Problem statement>
Given the records below, pull every line with the word "Mietpreisbremse" into the answer.

(Recorded data)
========
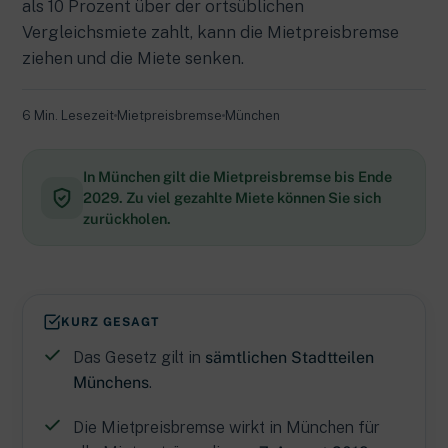
als 10 Prozent über der ortsüblichen
Vergleichsmiete zahlt, kann die Mietpreisbremse
ziehen und die Miete senken.
6 Min. Lesezeit
Mietpreisbremse
München
In München gilt die Mietpreisbremse bis Ende
2029. Zu viel gezahlte Miete können Sie sich
zurückholen.
KURZ GESAGT
Das Gesetz gilt in
sämtlichen Stadtteilen
Münchens
.
Die Mietpreisbremse wirkt in München für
========
Your solution>
Vergleichsmiete zahlt, kann die Mietpreisbremse
Mietpreisbremse
In München gilt die Mietpreisbremse bis Ende
Die Mietpreisbremse wirkt in München für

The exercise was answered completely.